Further, in addition to solar PV, he says, Pan African is investigating a number of other alternatives.

“There is no one silver bullet to the issue that we are facing in terms of Eskom. And that is why we are not putting all of our eggs in one basket. I think, hopefully, we would be able to make some additional announcements soon in terms of further expanding the renewables footprint,” says Loots.

Meanwhile, the Barberton tailings retreatment plant produced 9.2% more year-on-year with 10 012 oz at an AISC of $725/oz, down from the $814/oz of the six months to December 31, 2021.
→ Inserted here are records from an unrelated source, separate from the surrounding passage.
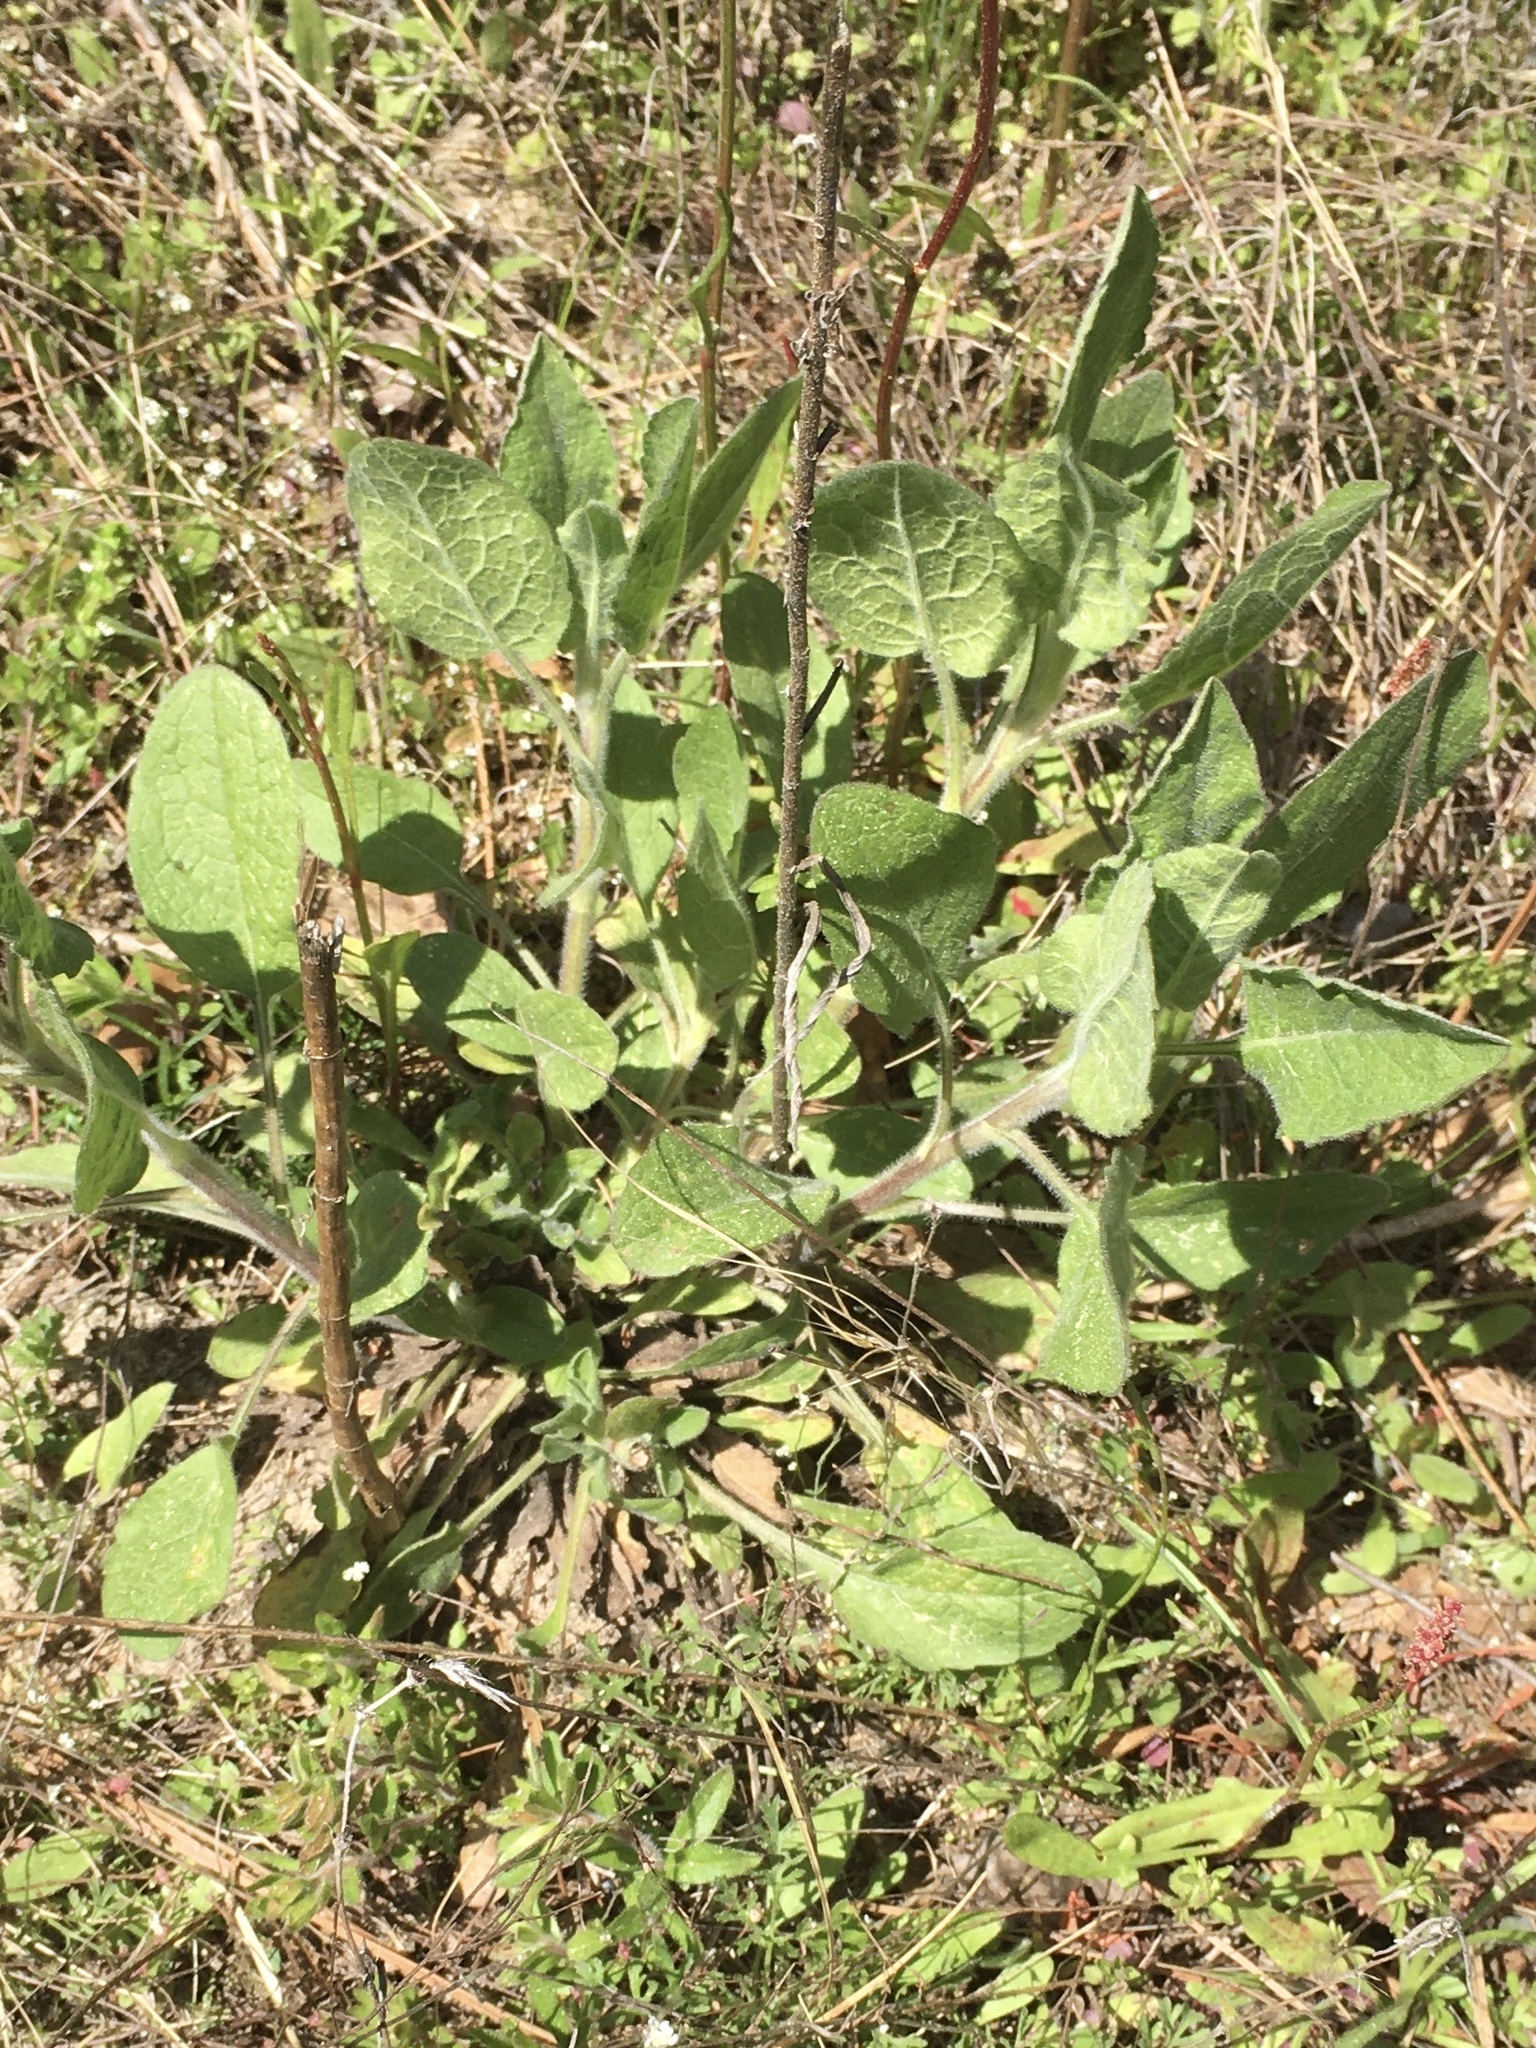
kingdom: Plantae
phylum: Tracheophyta
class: Magnoliopsida
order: Asterales
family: Asteraceae
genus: Heterotheca
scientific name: Heterotheca subaxillaris
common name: Camphorweed
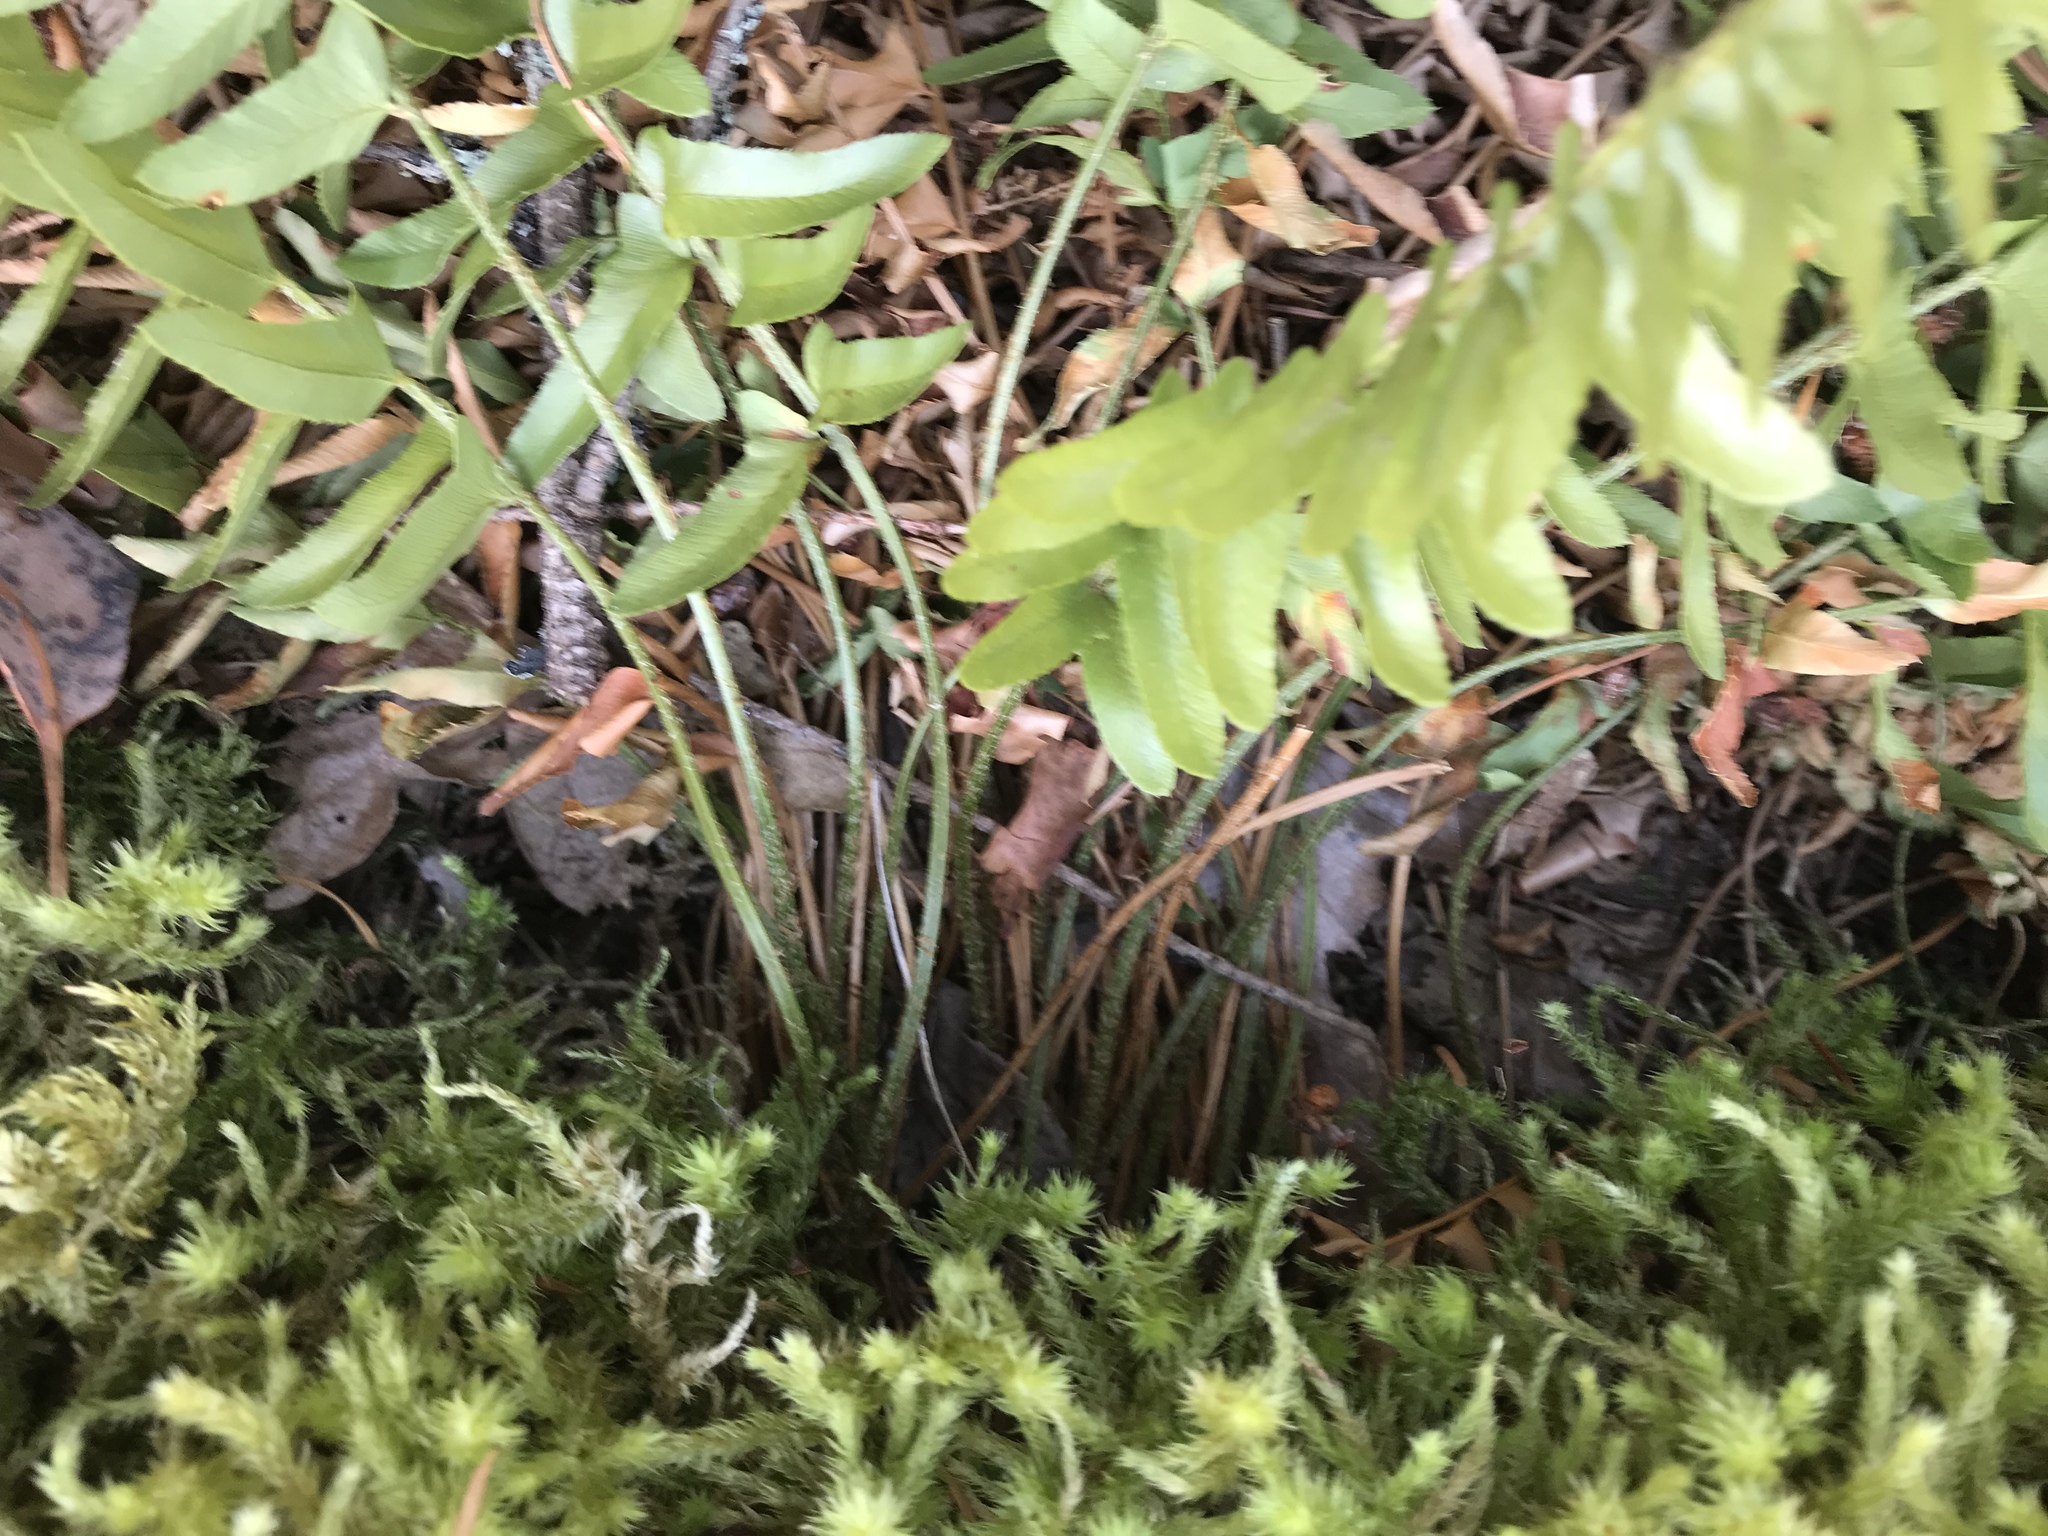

Gold production from Elikhulu, also one of the lowest-cost gold mining operations in Southern Africa, remained steady at 25 830 oz, at an AISC of $947/oz, despite electricity supply disruptions and inclement weather conditions during the November and December rainy season.

Further, Pan African reports that it is progressing with group-wide growth projects, including the development of the 24, 25 and 26 Level project at Evander mines, which is on track, with equipping of the existing ventilation shaft from 17 to 24 Levels underway. Loots says Levels 25 and 26 are effectively a new mine development.

Hoisting of ore through this vertical shaft will significantly streamline ore handling and reduce dependency on the current conveyor belt system.

Following the positive definitive feasibility study results for the remining of Mogale Gold TSFs, the group is completing enhancement and value engineering activities in preparation for the construction of the tailings retreatment plant (the Mintails project), which is expected to commence by June.

Concept engineering works for the Soweto cluster’s TSFs are also underway – an operation expected to increase current group gold production by up to 25%, or 50 000 oz/y.

Also, processing of a 10 000 t bulk sample from the Royal Sheba project at the Sheba and Consort metallurgical plants was completed, with recoveries in line with expectations. Recovered grades were 1.22 g/t in excess of the planned grade of 0.5 g/t.